═════ Task inputs ═════
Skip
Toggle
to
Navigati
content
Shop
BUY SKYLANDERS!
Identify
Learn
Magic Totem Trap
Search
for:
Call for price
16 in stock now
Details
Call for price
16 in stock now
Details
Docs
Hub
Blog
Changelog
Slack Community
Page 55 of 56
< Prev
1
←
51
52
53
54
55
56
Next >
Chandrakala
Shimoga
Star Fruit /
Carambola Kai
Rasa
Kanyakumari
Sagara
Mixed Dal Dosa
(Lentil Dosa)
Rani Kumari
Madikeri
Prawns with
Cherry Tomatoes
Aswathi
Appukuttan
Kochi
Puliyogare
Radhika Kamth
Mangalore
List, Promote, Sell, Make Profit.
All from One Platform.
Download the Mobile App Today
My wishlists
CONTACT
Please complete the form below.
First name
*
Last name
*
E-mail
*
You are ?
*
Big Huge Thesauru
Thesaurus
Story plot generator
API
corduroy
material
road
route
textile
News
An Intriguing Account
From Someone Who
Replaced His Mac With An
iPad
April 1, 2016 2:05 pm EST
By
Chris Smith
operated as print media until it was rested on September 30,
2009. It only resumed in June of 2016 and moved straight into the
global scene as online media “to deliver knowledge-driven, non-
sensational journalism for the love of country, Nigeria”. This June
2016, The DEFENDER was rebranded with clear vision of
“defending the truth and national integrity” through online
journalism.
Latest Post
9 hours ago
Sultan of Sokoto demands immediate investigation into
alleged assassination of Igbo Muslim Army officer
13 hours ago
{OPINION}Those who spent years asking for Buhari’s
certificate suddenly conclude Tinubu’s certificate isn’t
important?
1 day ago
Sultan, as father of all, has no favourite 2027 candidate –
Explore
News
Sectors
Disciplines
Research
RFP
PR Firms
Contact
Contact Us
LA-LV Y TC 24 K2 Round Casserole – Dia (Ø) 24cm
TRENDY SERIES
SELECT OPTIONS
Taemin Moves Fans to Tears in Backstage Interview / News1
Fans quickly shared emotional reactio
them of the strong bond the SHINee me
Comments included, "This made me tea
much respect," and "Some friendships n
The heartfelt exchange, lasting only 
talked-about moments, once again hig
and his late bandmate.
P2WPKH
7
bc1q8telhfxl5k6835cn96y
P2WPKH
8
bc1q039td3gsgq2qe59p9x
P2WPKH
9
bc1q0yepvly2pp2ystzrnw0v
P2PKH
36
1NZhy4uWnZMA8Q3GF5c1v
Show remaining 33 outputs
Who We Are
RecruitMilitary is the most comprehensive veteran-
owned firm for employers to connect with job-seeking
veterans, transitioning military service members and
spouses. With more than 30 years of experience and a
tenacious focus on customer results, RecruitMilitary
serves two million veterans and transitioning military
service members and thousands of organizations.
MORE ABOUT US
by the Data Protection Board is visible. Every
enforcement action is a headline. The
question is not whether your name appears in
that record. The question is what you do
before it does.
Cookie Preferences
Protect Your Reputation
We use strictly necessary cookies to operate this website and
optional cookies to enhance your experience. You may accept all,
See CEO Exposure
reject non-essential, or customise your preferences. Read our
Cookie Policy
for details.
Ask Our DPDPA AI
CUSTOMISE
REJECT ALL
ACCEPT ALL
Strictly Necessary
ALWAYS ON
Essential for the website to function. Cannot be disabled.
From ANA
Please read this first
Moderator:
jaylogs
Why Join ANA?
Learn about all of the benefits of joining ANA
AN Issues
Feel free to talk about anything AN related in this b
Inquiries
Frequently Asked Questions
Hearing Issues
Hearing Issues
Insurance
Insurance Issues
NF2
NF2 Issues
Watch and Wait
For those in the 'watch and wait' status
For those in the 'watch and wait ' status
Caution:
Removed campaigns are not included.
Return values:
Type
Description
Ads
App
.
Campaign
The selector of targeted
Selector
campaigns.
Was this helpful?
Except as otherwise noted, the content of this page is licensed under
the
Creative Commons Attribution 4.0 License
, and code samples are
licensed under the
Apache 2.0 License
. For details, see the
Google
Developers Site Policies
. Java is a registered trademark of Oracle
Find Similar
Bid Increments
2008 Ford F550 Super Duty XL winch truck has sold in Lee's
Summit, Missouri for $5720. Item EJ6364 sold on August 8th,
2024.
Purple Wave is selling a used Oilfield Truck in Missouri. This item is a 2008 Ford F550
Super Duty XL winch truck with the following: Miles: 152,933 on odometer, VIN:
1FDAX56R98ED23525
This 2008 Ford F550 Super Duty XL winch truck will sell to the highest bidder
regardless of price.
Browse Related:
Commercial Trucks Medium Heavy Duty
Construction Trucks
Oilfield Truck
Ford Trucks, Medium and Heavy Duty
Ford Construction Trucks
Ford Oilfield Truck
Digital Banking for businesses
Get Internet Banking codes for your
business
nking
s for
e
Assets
═════
→ **Work required**
Filter the listing by the string "years"; copy each matching line.

→ **Written answer**
{OPINION}Those who spent years asking for Buhari’s
spouses. With more than 30 years of experience and a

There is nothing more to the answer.